==== DATA ====
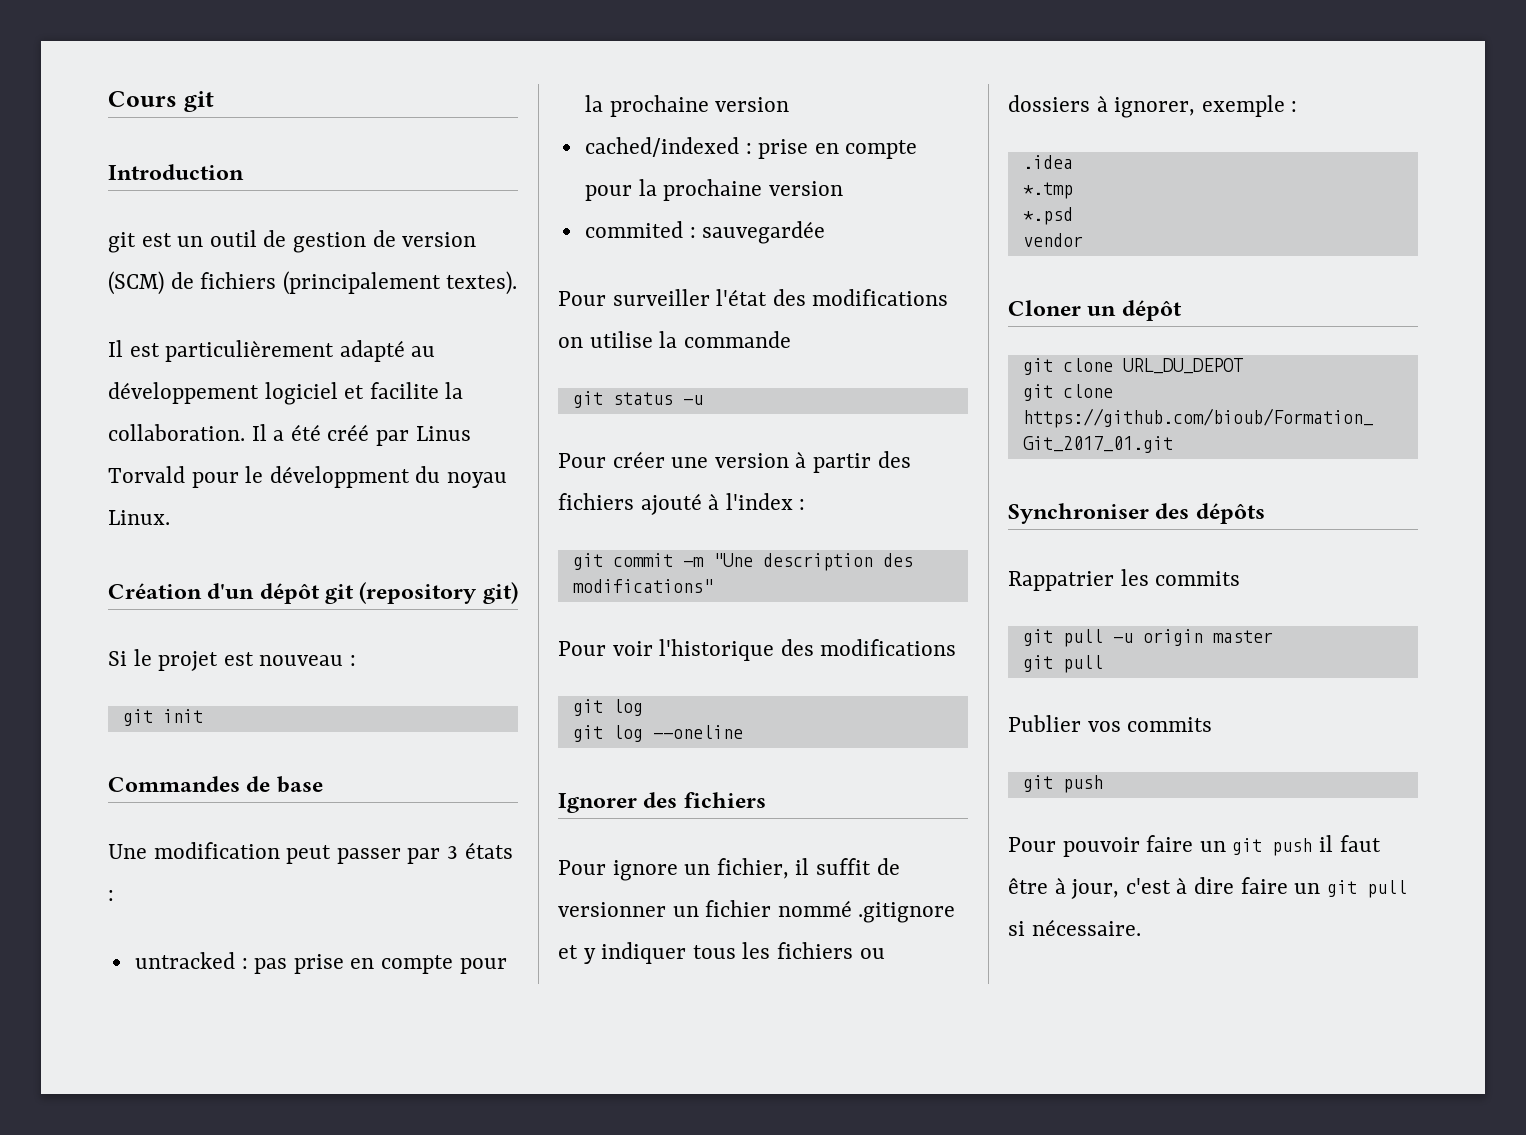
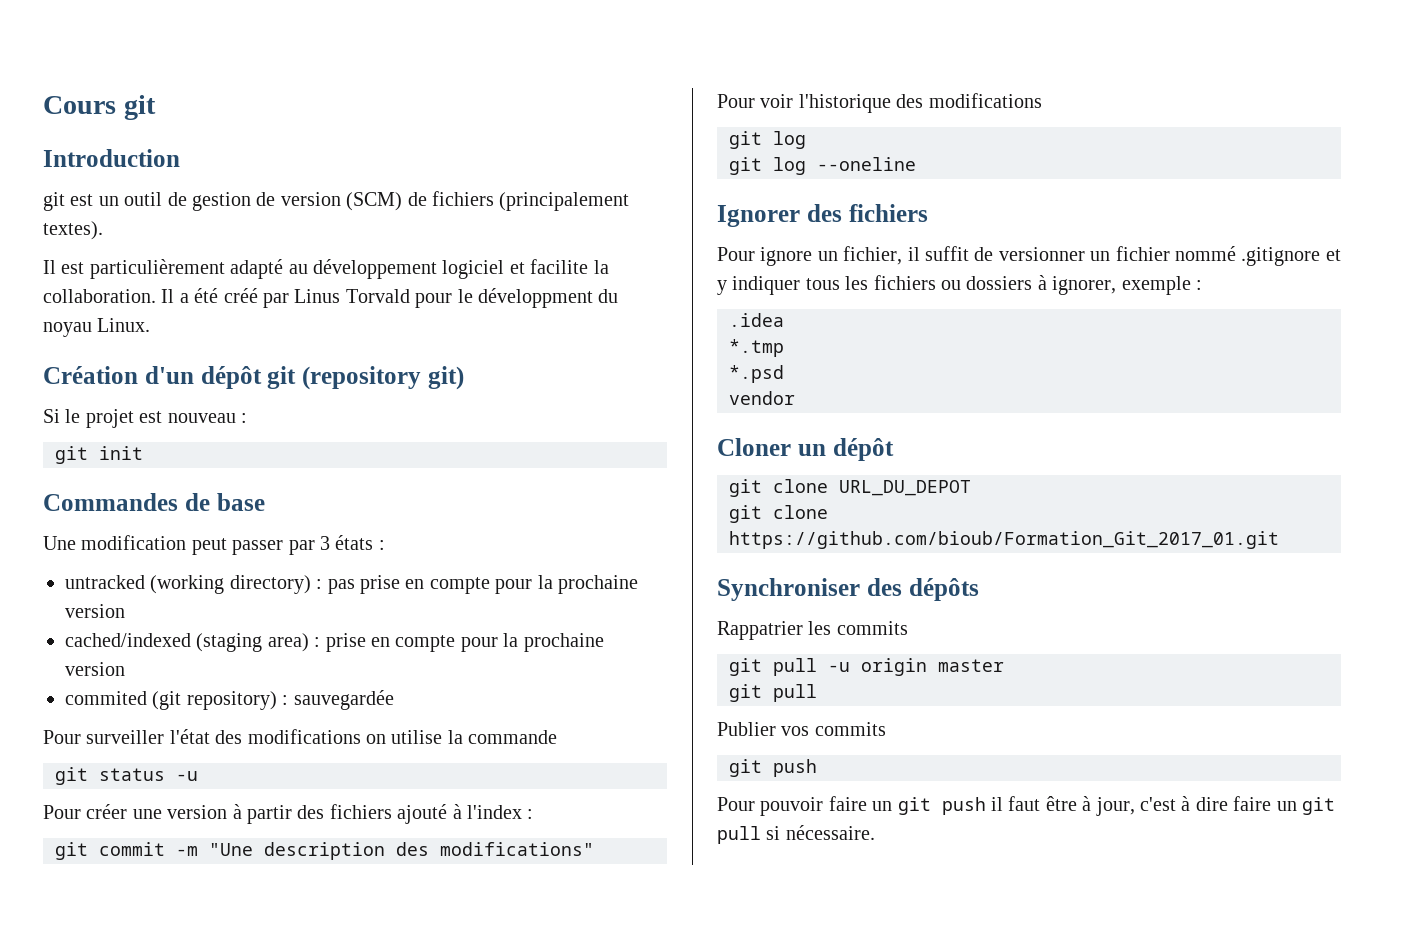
(235, 960) none -> [150,575,311,594] (working directory)
(739, 147) none -> [196,633,309,652] (staging area)
(683, 229) none -> [152,691,277,710] (git repository)

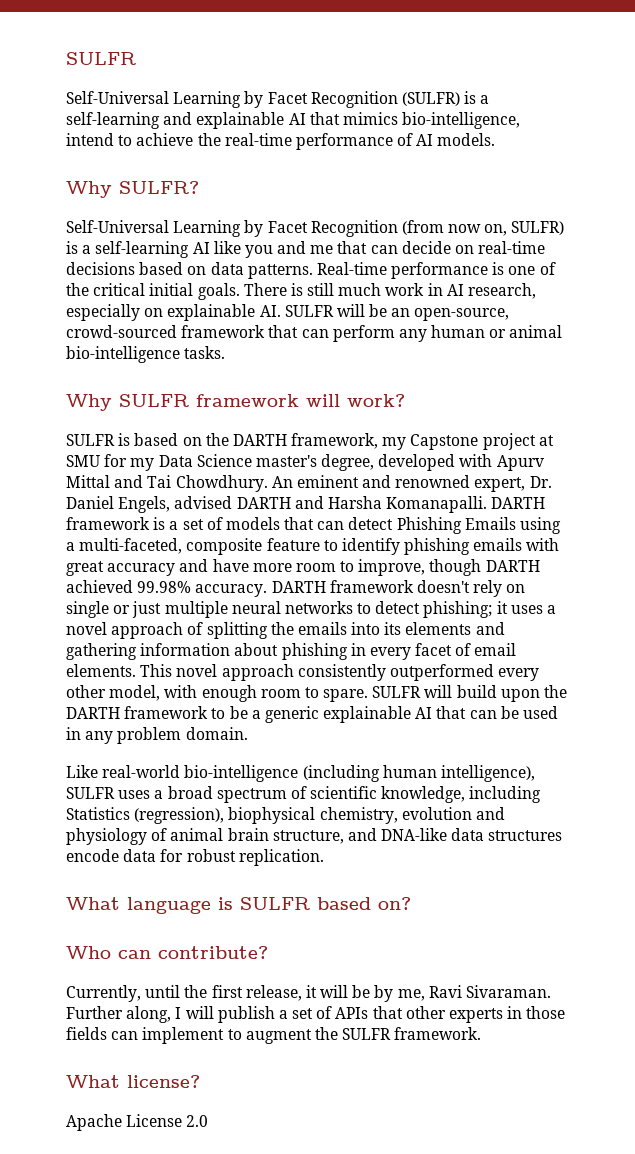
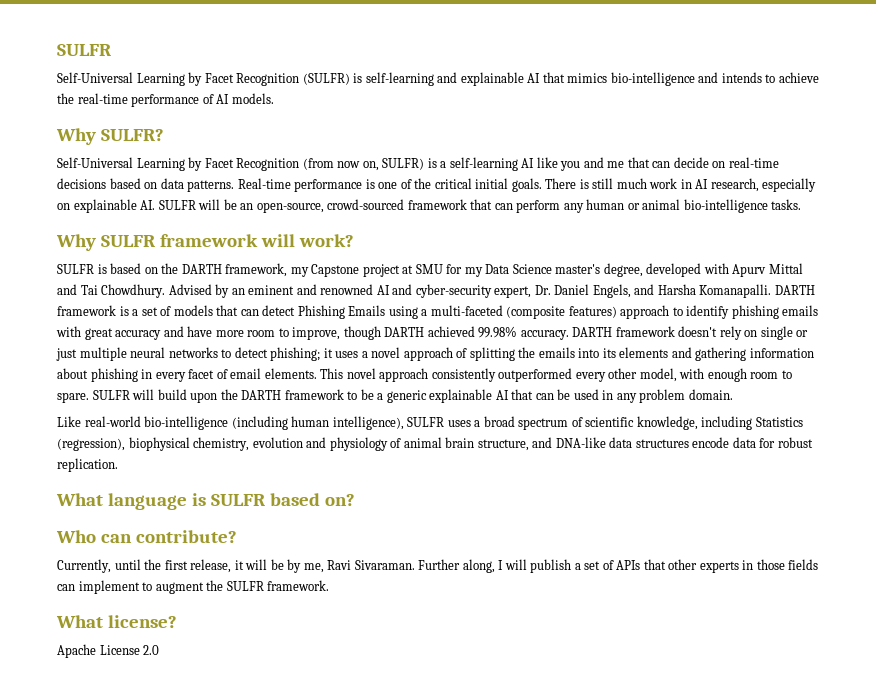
[480,95,490,104] a -> (363, 78) none
[402,112,521,129] [66,133,114,146] bio-intelligence, intend -> [610,72,762,86] bio-intelligence and intends
[271,475,471,488] An eminent and renowned -> [168,284,492,298] Advised by an eminent and renowned AI and cyber-security
[174,496,291,509] advised DARTH -> (631, 291) none
[79,538,320,555] multi-faceted, composite feature -> [430,305,670,319] multi-faceted (composite features) approach

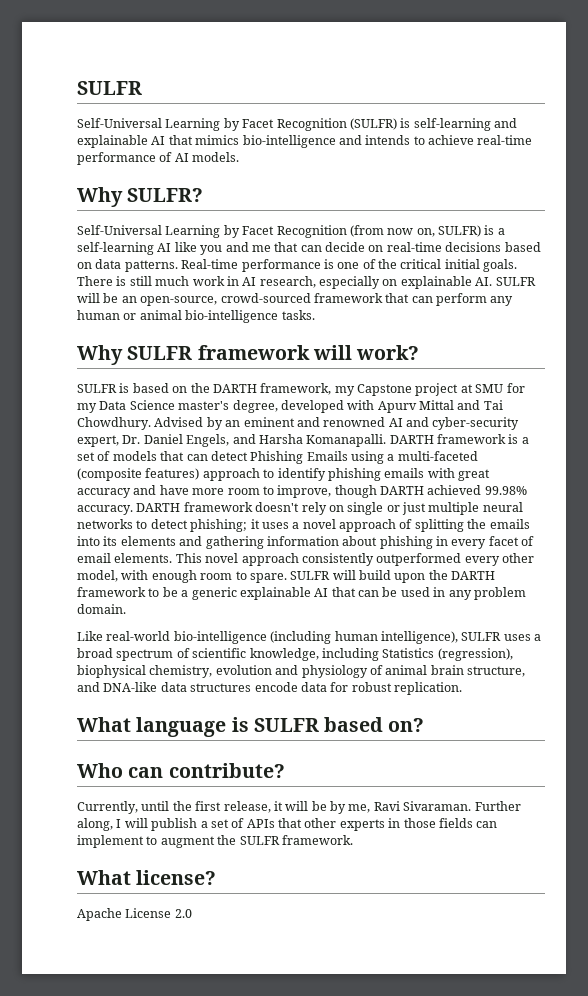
[57,93,74,104] the -> (474, 140) none

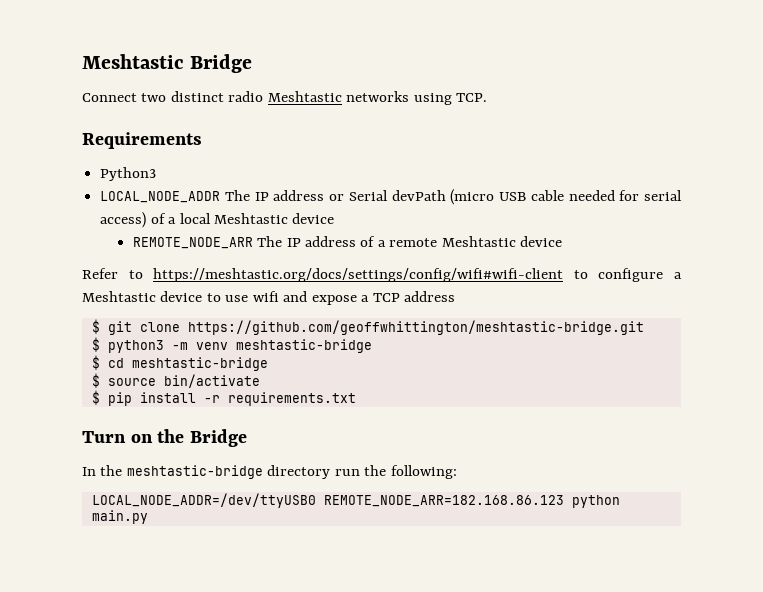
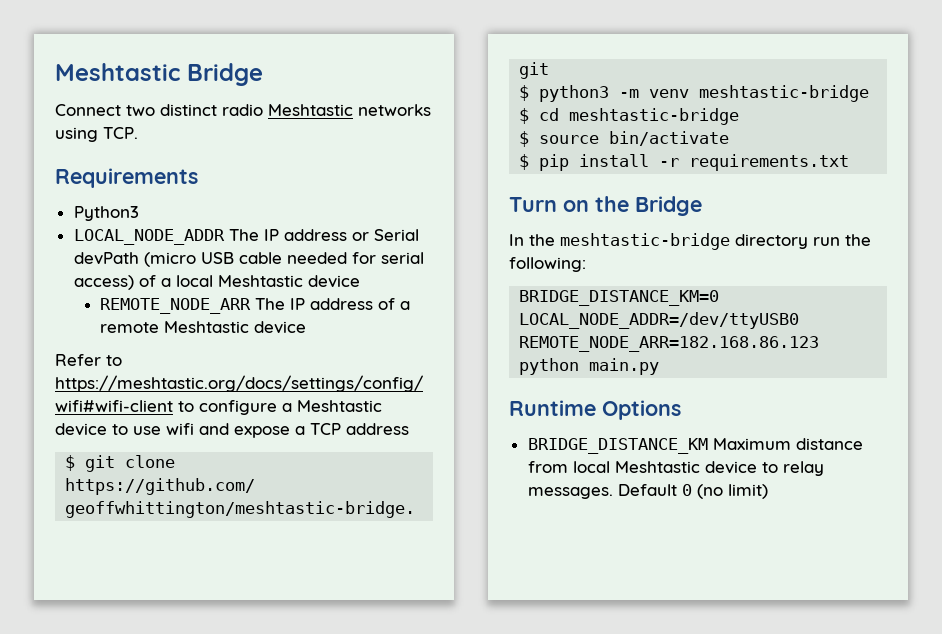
(457, 472) none -> [519,290,720,306] BRIDGE_DISTANCE_KM=0
(148, 517) none -> [509,400,681,420] [527,438,863,454] [527,461,824,476] [527,484,768,499] // Runtime Options // BRIDGE_DISTANCE_KM Maximum distance from local Meshtastic device to relay messages. Default 0 (no limit)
====
# WORK REQUIRED:
Output exactly the lines from the line with "[271,475,471,488] An eminent" to the last line of the records, including both, and leave every picture out.

# ANSWER TO THE PROBLEM:
[271,475,471,488] An eminent and renowned -> [168,284,492,298] Advised by an eminent and renowned AI and cyber-security
[174,496,291,509] advised DARTH -> (631, 291) none
[79,538,320,555] multi-faceted, composite feature -> [430,305,670,319] multi-faceted (composite features) approach

[57,93,74,104] the -> (474, 140) none

(457, 472) none -> [519,290,720,306] BRIDGE_DISTANCE_KM=0
(148, 517) none -> [509,400,681,420] [527,438,863,454] [527,461,824,476] [527,484,768,499] // Runtime Options // BRIDGE_DISTANCE_KM Maximum distance from local Meshtastic device to relay messages. Default 0 (no limit)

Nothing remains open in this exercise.